Charles Heller (our local Libertarian well-informed smart guy) interviewed two real live B-17 pilots last Sunday. It's not in the archives yet, but hopefully it will be soon.
http://www.libertywatchradio.com/listen
1:30 - Dewayne "Ben" Bennett, pilot, B-17 "Squawkin' Chicken" 384th Bomb Group, 8th Air Force, 31 missions March-July 1944 and Andy Anzanos, Flight Engineer and Top Gunner, "Liberty Bell-e" 390th Bomb Group, 8th Air Force, 26 missions November 194-March 1944.
I wish you could hear that, it was a treat to listen to these two old guys.
One caller asked them what kind of rounds they used, he thought it was 20mm. Pilot told him it was .50.
Then the caller asked them what kind of rounds they used, armor piercing, tracer...?
The pilot told him they quit using tracer, so the German pilots wouldn't know which guns were out.
Damn. Just Damn.
The Greatest.
No one is a Bundist for doing nothing more than noting that there were Americans vitally concerned with what happened in some German cities selected for bombing by the Brits.
I’d love to see that interview, a family friend in Georgia got to know LT. Cmdr. George Gay a few years before his death.
It's silly to rely on an official history of the winner's actions during war.
You can make all three points (ex the specific hardware - which is questionable) about any large city in the USA.
Dresden was FIRE bombed, just as Tokyo was fire bombed, and then bombed again with HE to bring the war home to the German people and because, again, like any major city, it was a transportation hub.
The only justification needed is that it offered a means to advance our strategic goals against enemies that had shown themselves to be capable of brutality as well as a desire to harm us and our allies.
The truth of those strategic goals in Europe was that allied planners didn't think they had any better options and needed to ratchet up the pain.
The truth of those goals in the Pacific was more complex.
At first, we didn't have he assets to concentrate only on military targets - fire bombing is cheap and does not require an armada to do it right.
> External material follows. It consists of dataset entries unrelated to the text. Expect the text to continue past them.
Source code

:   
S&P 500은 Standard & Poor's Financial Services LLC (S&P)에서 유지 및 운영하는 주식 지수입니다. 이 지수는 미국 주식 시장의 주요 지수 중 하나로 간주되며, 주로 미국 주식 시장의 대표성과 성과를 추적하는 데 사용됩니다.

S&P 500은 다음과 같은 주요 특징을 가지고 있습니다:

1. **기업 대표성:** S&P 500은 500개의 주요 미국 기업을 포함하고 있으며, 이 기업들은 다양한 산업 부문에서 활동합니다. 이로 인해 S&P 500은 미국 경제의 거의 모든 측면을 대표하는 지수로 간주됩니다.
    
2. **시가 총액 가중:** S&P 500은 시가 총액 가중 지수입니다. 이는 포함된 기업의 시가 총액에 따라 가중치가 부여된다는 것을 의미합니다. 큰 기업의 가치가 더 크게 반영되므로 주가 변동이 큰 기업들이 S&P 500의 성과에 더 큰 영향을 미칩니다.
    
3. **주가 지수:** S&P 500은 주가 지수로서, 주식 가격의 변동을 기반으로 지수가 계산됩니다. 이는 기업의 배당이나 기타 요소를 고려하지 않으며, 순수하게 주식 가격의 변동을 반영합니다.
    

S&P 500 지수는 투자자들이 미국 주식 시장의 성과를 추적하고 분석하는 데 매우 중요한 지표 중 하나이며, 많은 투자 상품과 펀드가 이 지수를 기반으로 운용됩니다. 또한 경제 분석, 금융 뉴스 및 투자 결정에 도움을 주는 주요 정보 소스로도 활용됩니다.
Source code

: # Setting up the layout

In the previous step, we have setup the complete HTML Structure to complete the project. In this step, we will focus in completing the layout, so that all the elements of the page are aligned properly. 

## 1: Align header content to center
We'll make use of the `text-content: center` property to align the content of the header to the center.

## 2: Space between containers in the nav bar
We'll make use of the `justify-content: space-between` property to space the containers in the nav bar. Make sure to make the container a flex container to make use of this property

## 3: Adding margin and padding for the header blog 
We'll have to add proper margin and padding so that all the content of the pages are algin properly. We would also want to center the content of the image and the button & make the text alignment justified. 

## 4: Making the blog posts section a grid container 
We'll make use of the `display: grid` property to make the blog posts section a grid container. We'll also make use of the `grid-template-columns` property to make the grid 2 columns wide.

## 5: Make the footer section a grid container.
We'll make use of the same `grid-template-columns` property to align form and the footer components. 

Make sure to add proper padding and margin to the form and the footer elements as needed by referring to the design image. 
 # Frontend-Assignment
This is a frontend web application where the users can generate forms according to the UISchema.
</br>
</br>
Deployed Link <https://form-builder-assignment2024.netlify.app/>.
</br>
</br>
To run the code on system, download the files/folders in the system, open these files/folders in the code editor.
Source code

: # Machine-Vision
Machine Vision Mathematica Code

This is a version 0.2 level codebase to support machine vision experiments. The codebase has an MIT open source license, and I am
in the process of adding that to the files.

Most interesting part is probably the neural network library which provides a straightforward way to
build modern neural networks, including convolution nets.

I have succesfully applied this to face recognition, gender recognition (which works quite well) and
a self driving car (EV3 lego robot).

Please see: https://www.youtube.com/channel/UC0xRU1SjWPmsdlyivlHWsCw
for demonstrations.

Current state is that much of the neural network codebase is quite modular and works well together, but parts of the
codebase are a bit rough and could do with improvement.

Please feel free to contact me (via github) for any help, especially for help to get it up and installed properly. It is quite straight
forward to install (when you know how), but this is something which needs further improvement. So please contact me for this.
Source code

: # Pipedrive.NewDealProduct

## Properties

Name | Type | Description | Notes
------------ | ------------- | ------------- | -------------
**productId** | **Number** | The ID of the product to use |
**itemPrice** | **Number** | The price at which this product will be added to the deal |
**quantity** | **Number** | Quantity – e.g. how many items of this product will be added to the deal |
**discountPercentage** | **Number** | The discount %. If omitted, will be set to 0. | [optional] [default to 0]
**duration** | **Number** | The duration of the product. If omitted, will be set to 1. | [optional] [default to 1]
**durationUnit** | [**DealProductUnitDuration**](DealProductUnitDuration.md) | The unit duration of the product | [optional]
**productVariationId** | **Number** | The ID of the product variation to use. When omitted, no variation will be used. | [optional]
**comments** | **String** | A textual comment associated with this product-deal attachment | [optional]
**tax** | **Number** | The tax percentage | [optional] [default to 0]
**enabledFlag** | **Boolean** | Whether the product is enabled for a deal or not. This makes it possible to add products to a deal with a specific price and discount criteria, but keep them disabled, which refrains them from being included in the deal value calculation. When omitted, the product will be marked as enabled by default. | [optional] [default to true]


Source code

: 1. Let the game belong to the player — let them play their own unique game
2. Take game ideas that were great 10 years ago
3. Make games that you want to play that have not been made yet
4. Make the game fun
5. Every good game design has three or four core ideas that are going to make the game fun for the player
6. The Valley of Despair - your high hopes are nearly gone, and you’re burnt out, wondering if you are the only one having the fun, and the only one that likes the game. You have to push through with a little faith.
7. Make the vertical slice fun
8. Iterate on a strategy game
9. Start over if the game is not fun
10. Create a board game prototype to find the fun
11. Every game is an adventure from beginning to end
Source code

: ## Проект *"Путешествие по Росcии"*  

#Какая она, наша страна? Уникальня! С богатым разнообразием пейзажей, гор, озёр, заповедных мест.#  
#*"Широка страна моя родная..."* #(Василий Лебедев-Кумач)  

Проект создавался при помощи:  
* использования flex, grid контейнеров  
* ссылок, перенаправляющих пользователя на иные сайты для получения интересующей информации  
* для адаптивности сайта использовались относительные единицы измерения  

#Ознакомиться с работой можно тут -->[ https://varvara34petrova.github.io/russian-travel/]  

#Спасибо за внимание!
Later, we had reasonable fears that a land invasion would literally depopulate Japan as well as cost a huge number of Allied casualties - and we had this neat new weapon that no one really understood at the time.
It can't be made pretty, it ain't nice, but it might have shortened the over all war and probably saved allied lives.
Footnote:
In modern western society attacking civilians is never a first option, its either a result of frustration, stalled progress, or, like Coventry, error in execution. Nazi Germany changed that long before the war by attacking groups of people at home and then expanding their war into neighboring sovereign states. Their strategic goals were muddied, their social goals were not.
Sadly, we may see the same shift again unless islam reins itself in and rediscovers civilization sometime soon.
If any of them bothered to read Mein Kampf, they would have known what Hitler had in store. Seems to me that Hitler wasn't properly 'vetted' by the German people.
And then - across the river is what the Soviets built. Quite a contrast!
I'm sick of holocaust denial. It's pervasive and disgusting.
Hitler's National Socialists murdered 11.5 million people in the death camps (of whom, yes, six million were Jews).
Apparently, 5.5 million murdered Gentiles are "unpersons".
Folks need to quit covering up for Hitler. Give him full credit for being the abomination he truly was.